The distress of untreated pain
Wednesday, 17th January, 2018
FOUR out of five aged care residents are living with chronic pain yet half are being left to suffer because of inadequate treatment, or no treatment at all.
Many residents with dementia are unable to verbalise their pain levels to staff. Their untreated torment can cause disruptive behaviours leading to the use of chemical (psychotropic drugs) or physical restraints.
This hellish vision comes from advocacy group Painaustralia, which earlier this year made a submission to the Review of National Aged Care Quality Regulatory Processes set up by the federal government after shocking cases of abuse at the Oakden Dementia Unit in South Australia were made public.
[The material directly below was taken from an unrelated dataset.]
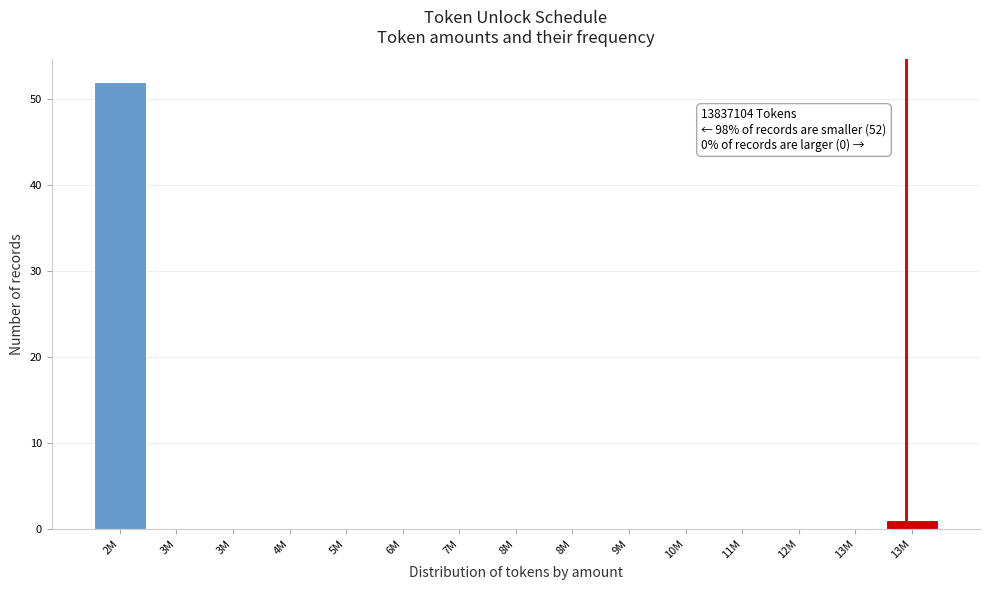

Are the bars horizontal?

No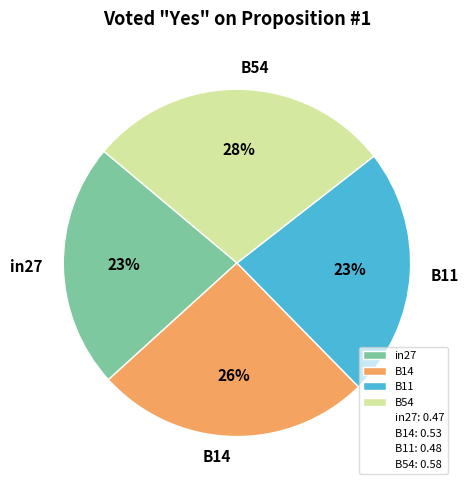

Between B54 and B11, which is larger?

B54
However, the organisation is disappointed that pain management was ignored in the review’s final report.
Painaustralia says more than half of all aged care residents have dementia, with two in three requiring high-level care to manage behaviours. “This suggests a great deal of pain goes unacknowledged or treated in aged care facilities due to dementia and cognitive impairment reducing the capacity for appropriate detection.”
The organisation said many aged care staff received no training in pain assessment; and when pain was assessed there was too little allied health support. In addition, the government’s Aged Care Funding Instrument did not provide adequate funding for pain assessments and support of appropriate person-centred care plans.
Painaustralia chief executive Carol Bennett said untreated pain not only impacted the resident but brought distress to the family and a greater burden of care on staff.
“While access to pain management is acknowledged globally as a fundamental human right and the Australian government recommends best-practice care for aged care residents, Australia’s aged care facilities are falling short of effective pain care,” the organisation’s submission to the review said.
Ms Bennett said it was “amazing” that the issue of pain was not addressed in such a major report talking about aged care quality.
“Our ageing population deserves more,” she said.
The Painaustralia submission identified five key issues:
- Inadequate education and training of residential aged care staff leading to under-reporting of pain
- Inadequate pain assessment reporting standards and protocols
- Insufficient support for allied health care and best-practice pain management
- Insufficient education about best-practice pain management for aged care residents
- Lack of a co-ordinated national approach
Pain a priority: minister
Aged Care Minister Ken Wyatt said ensuring best-practice pain management was a top priority and an integral part of the government’s response to both the National Aged Care Quality Regulatory Processes Review and Aged Care Legislated Review.
He said he was working with Pain Management Australia to help aged care providers further improve pain management. This will include developing guidance and fact sheets for providers and their staff.
Mr Wyatt said Commonwealth law requires approved providers to meet accreditation standards, which include the requirement to ensure all care recipients are as free as possible from pain.
However, opposition aged care spokeswoman Julie Collins said it was not good enough to have older people suffering untreated chronic pain. “Labor has said the Aged Care Funding Instrument is broken and the government needs to act,” she said.